Veeco Instruments Inc. (Nasdaq: VECO), a leading provider of instrumentation to the nanoscience community, announced today the release of its BioScope™ Catalyst™ Life Science Atomic Force Microscope (AFM). The Catalyst provides an unprecedented level of integration between atomic force microscopy and light microscopy. The system features hardware and software innovations that enable the two complementary techniques to be used together more effectively and with greater ease-of-use for a wide variety of life science applications, including cellular force and mechanical studies and high-resolution molecular-scale imaging.

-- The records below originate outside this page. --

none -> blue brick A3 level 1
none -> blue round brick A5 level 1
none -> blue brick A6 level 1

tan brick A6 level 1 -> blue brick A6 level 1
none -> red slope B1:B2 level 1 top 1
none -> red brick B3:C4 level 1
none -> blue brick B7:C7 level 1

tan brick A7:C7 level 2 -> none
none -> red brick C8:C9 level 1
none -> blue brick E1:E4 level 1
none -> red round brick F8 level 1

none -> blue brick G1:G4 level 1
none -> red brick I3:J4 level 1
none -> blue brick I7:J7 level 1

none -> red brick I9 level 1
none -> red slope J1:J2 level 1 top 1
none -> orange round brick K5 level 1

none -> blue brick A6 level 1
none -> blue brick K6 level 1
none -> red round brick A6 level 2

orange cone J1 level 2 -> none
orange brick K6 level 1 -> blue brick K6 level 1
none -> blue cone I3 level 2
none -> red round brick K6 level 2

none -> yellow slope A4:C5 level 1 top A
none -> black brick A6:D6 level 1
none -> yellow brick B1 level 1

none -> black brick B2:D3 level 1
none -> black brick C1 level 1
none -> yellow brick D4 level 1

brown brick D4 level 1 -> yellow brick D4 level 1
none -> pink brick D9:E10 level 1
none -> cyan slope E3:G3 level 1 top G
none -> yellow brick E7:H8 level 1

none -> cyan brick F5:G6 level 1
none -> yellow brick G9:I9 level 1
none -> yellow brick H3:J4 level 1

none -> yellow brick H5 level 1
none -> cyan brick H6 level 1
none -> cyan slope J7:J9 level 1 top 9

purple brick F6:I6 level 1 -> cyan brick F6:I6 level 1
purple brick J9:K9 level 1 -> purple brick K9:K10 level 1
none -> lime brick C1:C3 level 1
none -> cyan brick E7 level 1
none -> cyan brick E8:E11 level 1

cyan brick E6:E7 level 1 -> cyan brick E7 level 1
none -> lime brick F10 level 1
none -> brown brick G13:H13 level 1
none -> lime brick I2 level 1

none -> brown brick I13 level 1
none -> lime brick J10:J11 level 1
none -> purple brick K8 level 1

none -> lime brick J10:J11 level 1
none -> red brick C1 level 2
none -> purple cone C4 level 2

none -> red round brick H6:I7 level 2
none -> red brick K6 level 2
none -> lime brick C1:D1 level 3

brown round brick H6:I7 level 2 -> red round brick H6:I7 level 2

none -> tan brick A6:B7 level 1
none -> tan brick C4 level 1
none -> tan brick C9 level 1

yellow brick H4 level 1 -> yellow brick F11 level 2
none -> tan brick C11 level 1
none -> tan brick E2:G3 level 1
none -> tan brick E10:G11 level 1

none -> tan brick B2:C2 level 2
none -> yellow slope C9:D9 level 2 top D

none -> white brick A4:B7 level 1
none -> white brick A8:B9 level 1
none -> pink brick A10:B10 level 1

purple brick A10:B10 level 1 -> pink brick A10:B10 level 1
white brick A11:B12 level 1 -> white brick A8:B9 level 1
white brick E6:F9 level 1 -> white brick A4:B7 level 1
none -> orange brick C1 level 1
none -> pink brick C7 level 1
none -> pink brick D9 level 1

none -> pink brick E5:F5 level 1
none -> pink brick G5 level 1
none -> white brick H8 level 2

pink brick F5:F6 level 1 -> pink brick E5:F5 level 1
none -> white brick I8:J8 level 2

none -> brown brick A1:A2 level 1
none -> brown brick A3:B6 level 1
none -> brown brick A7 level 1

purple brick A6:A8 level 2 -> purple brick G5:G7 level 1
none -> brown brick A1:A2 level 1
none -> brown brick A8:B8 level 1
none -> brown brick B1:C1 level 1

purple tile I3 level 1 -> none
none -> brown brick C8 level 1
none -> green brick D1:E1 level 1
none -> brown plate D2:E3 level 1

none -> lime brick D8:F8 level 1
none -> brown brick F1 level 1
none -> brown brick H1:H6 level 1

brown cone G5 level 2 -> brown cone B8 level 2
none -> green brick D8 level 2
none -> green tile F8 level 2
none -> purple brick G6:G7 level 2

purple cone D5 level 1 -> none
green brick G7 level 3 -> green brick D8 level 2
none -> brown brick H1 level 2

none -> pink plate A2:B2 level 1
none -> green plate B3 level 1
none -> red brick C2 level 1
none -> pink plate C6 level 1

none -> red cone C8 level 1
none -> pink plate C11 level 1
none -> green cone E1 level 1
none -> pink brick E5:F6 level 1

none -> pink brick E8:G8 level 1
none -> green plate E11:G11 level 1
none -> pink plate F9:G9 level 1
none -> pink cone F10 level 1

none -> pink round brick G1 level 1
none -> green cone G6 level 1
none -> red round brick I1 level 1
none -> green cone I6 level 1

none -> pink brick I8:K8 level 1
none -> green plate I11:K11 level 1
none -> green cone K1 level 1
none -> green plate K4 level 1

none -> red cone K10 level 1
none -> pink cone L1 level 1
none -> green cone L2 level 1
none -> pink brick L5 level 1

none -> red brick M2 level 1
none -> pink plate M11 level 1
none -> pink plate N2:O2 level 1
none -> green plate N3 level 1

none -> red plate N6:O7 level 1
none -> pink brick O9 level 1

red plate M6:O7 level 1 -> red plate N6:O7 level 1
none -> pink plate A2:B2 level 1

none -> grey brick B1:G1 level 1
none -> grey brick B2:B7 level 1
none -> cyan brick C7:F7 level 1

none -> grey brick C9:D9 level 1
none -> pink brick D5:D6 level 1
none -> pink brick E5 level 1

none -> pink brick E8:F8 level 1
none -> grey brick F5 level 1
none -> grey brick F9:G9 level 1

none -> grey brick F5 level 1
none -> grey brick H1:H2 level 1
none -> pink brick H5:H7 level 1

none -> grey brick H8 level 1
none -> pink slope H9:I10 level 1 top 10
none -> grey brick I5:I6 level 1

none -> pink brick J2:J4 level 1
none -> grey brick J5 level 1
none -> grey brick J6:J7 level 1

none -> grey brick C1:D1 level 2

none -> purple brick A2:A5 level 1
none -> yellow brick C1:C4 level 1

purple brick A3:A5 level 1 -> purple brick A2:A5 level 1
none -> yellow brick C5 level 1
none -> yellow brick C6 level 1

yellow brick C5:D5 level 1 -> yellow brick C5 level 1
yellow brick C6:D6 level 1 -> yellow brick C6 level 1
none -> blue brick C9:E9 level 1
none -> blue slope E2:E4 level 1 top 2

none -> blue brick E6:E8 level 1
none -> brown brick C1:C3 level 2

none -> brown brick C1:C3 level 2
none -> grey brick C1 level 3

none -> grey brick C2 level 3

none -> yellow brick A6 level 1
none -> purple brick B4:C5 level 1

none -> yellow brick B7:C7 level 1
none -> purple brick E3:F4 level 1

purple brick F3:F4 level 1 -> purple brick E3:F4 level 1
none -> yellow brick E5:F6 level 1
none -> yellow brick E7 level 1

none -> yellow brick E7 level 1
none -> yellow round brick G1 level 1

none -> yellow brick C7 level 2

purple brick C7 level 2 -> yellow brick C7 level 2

“We are excited to offer life scientists ground-breaking expanded analytical capabilities with Veeco's new BioScope Catalyst,” said Mark R. Munch, Ph.D., Executive Vice President, Veeco Metrology. “With its seamless integration with inverted optical microscopes and software specifically designed for registering and overlaying optical and AFM data, the Catalyst represents a new level of functionality and AFM accessibility for biological research. The continued adoption of AFM by life scientists is testimony to the great value that this technology provides — not only through the ability to image samples independent of fluorescent labels at resolution higher than optical microscopy, but also through the contribution of new information in such areas as cell elasticity, binding affinity, and mechanical transduction.”
David Rossi, Vice President and General Manager of Veeco’s AFM Business Unit, added, “The BioScope Catalyst is Veeco's newest life science AFM and part of a long heritage of successful products that date back to 1994 when Veeco introduced the original BioScope AFM and TappingMode™ in fluid. We have developed a true working partnership with preeminent biological researchers over the years, and their feedback and collaboration have been invaluable in the design of this system. From top to bottom, the Catalyst enhances performance, functionality and simplicity of use so life science researchers can concentrate on their data rather than the operation of their instrumentation.”